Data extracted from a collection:

%%

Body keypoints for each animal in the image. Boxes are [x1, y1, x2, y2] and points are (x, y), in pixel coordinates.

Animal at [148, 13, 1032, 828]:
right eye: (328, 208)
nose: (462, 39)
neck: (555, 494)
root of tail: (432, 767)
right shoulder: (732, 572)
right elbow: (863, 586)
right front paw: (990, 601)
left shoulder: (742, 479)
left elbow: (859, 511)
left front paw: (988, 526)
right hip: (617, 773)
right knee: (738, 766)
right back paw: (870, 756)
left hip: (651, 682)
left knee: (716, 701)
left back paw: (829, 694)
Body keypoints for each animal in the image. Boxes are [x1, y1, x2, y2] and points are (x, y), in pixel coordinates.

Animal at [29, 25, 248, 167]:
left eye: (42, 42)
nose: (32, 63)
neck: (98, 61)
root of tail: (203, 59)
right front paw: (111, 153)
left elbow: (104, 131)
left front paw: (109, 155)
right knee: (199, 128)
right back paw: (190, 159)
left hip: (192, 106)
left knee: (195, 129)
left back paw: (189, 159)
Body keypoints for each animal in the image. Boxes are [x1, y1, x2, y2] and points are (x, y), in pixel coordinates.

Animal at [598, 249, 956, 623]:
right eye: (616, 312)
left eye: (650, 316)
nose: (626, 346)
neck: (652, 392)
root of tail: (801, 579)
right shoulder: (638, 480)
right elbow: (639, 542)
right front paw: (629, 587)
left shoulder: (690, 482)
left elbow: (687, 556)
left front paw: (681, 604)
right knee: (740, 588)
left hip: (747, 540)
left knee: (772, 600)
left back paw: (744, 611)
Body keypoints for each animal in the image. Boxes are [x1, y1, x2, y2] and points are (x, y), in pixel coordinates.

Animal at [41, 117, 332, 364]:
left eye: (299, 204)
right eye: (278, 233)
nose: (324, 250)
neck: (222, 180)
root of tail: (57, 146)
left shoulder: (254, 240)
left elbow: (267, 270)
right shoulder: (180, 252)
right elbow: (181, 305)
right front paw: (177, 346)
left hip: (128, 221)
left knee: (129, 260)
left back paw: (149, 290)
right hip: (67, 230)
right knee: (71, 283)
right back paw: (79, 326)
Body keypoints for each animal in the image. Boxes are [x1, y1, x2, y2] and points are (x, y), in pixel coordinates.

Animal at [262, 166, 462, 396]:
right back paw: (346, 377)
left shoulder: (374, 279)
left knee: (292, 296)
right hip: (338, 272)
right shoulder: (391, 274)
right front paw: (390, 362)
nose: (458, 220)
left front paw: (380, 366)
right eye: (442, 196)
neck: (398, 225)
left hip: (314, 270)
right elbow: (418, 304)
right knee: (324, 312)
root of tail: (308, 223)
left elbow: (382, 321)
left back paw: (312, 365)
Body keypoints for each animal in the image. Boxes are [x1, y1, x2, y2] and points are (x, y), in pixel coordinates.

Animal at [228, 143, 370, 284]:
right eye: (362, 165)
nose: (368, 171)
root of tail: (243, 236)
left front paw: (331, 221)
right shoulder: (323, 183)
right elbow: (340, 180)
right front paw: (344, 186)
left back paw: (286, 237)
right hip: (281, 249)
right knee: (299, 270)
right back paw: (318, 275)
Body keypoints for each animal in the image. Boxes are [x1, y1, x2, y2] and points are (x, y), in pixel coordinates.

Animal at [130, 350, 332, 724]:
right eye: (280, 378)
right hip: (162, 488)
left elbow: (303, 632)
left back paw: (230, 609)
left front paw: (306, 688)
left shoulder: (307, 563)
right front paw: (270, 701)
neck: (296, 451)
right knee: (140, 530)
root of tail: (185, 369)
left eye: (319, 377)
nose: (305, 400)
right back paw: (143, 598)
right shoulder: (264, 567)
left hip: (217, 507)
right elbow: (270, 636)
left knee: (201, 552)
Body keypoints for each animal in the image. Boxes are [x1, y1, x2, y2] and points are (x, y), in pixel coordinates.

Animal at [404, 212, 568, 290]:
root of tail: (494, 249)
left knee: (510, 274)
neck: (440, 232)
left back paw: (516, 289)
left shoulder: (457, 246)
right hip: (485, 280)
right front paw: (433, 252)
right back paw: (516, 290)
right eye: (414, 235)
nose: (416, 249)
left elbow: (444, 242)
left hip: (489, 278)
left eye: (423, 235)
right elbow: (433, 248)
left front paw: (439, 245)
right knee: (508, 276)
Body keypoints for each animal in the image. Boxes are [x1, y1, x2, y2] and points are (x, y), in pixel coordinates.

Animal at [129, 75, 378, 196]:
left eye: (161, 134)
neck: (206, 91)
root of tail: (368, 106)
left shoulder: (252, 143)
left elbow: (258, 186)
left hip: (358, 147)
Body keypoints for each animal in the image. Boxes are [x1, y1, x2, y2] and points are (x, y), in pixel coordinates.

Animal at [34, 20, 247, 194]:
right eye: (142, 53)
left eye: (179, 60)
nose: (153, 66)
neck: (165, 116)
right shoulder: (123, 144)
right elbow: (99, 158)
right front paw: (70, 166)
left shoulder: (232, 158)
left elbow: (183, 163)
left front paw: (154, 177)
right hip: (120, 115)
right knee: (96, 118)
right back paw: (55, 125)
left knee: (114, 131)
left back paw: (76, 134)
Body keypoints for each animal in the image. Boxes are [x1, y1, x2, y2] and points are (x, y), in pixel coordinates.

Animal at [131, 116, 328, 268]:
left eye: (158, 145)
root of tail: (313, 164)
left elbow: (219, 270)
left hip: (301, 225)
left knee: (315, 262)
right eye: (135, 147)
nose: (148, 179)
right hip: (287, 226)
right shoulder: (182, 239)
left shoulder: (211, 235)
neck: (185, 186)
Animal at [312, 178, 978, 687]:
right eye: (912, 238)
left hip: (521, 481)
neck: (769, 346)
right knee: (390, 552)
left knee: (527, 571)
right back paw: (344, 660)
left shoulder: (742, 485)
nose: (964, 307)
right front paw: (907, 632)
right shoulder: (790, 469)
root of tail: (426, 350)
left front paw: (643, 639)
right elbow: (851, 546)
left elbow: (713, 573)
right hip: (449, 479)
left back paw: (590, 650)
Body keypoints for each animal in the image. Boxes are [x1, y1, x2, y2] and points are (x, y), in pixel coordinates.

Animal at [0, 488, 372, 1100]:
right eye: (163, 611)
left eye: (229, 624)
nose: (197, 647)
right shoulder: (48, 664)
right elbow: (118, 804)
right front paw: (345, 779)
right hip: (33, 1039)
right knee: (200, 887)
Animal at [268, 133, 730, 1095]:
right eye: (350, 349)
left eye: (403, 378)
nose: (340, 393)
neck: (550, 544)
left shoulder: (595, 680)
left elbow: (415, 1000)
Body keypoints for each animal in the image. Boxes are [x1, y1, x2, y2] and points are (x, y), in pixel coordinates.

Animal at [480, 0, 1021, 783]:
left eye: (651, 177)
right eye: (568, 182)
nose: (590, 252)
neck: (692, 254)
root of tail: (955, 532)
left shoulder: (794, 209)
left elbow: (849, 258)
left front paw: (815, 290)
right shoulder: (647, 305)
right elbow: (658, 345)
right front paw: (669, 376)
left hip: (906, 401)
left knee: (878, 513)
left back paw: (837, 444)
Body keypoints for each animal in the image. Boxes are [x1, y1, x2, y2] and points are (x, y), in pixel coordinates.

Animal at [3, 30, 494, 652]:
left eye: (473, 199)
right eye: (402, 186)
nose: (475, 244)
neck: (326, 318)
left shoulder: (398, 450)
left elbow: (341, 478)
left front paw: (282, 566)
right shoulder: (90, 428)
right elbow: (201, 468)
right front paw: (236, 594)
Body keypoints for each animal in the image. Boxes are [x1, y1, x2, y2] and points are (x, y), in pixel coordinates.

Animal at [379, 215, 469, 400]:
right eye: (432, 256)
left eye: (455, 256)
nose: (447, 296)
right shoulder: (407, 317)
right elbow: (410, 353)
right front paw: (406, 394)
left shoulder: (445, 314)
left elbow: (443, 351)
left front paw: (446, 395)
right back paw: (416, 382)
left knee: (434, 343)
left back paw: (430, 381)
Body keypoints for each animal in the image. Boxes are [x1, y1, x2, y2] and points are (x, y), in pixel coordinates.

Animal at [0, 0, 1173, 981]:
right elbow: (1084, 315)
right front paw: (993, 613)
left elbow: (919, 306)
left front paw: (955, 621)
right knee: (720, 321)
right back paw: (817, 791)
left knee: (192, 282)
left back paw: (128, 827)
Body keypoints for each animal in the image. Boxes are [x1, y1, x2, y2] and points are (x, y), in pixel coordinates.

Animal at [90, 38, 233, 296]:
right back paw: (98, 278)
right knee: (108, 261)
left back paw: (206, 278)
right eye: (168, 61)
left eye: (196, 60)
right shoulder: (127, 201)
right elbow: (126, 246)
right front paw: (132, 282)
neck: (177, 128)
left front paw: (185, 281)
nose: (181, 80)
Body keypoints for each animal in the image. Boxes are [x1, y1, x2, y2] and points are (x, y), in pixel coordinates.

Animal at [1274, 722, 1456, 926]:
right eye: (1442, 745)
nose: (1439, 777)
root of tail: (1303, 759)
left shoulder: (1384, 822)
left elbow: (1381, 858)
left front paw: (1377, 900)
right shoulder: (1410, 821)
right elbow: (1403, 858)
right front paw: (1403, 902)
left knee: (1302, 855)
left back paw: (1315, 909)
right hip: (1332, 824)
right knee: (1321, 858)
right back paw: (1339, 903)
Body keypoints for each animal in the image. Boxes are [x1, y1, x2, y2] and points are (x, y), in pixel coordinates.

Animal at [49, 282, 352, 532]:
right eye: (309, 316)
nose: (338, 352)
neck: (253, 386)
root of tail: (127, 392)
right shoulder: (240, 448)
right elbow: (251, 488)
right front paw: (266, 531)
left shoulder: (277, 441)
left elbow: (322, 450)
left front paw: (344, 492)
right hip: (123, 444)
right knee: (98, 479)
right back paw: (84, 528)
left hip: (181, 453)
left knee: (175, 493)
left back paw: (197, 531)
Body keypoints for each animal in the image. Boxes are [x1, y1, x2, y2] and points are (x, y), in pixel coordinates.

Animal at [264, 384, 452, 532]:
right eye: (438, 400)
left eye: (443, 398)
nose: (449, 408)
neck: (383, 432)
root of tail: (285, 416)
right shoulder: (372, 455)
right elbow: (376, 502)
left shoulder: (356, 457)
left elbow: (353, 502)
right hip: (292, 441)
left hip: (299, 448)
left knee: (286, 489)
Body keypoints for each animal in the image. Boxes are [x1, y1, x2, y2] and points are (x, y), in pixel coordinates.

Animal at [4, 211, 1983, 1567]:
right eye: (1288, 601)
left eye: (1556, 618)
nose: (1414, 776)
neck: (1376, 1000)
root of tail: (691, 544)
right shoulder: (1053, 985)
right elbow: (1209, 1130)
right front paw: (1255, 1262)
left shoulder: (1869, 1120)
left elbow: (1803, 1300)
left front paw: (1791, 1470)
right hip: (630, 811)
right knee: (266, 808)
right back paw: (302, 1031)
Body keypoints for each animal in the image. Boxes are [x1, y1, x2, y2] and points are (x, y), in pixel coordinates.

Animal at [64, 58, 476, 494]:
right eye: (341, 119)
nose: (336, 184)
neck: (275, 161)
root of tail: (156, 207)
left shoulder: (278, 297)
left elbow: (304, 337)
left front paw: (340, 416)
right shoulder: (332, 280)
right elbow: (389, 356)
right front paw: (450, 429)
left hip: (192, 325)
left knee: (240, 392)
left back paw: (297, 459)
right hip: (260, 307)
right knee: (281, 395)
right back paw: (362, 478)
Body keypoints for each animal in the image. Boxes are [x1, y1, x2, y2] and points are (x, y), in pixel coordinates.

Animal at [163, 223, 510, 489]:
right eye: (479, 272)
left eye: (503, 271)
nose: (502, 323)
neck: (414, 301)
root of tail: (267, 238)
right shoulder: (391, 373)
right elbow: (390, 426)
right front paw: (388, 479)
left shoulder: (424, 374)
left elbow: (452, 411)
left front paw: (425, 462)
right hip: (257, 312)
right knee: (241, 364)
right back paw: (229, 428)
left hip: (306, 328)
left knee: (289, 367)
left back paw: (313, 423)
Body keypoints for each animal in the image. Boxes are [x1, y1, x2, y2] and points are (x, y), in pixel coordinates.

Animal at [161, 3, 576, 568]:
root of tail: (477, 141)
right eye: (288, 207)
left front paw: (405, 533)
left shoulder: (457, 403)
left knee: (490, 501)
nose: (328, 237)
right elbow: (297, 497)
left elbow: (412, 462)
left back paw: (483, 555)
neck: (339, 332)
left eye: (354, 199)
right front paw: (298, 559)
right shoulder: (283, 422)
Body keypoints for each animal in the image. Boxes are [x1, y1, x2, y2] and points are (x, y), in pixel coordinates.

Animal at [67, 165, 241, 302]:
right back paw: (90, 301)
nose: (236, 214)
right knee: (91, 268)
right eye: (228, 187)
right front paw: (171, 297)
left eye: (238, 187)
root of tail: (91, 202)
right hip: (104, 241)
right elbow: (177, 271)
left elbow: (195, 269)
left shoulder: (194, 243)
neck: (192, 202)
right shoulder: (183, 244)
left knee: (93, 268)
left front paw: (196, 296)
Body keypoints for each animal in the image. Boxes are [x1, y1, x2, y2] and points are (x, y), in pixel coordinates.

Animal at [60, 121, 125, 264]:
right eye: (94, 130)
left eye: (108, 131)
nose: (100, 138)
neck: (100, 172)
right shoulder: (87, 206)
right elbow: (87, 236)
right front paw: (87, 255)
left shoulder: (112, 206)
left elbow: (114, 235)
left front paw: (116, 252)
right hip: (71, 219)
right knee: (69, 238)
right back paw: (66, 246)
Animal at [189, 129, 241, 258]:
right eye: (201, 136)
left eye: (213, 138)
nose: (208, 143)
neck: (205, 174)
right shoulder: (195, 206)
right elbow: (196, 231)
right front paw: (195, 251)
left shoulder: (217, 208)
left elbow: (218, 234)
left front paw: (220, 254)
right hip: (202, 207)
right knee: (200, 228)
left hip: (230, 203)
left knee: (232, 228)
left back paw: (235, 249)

%%

### ACTIVITY
Repeat verbatim the opening run of entries, ending with the line that contains "right hip: (617, 773)".

### WRITTEN ANSWER
Body keypoints for each animal in the image. Boxes are [x1, y1, x2, y2] and points are (x, y), in pixel coordinates.

Animal at [148, 13, 1032, 828]:
right eye: (328, 208)
nose: (462, 39)
neck: (555, 494)
root of tail: (432, 767)
right shoulder: (732, 572)
right elbow: (863, 586)
right front paw: (990, 601)
left shoulder: (742, 479)
left elbow: (859, 511)
left front paw: (988, 526)
right hip: (617, 773)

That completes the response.